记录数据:

● ● ● ● ●

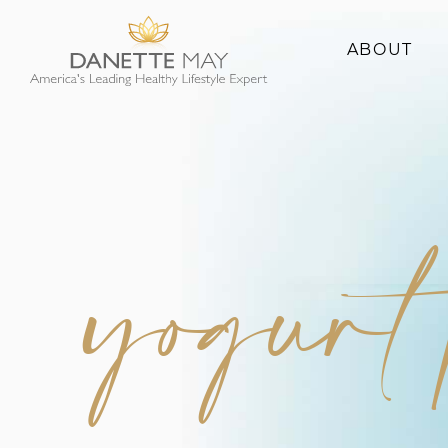
ABOUT
About Danette
Success Stories
yogurt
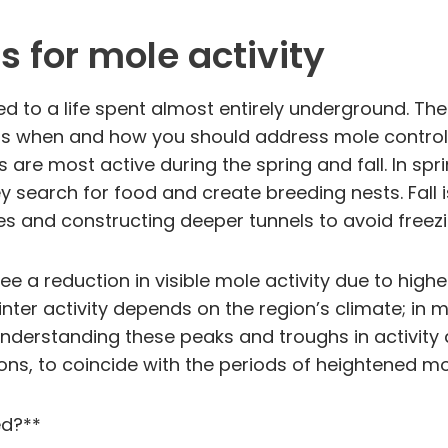
 for mole activity
o a life spent almost entirely underground. Their
cts when and how you should address mole control
 are most active during the spring and fall. In spr
ey search for food and create breeding nests. Fall 
ves and constructing deeper tunnels to avoid freezi
 a reduction in visible mole activity due to high
ter activity depends on the region’s climate; in m
nderstanding these peaks and troughs in activity a
ons, to coincide with the periods of heightened mol
ed?**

● ● ● ● ●

*任务单*
把上面所有条目的文字一字不差地抄写下来，答案中不要包含图片。

*练习结果*
ABOUT
About Danette
Success Stories
yogurt
 for mole activity
o a life spent almost entirely underground. Their
cts when and how you should address mole control
 are most active during the spring and fall. In spr
ey search for food and create breeding nests. Fall 
ves and constructing deeper tunnels to avoid freezi
 a reduction in visible mole activity due to high
ter activity depends on the region’s climate; in m
nderstanding these peaks and troughs in activity a
ons, to coincide with the periods of heightened mol
ed?**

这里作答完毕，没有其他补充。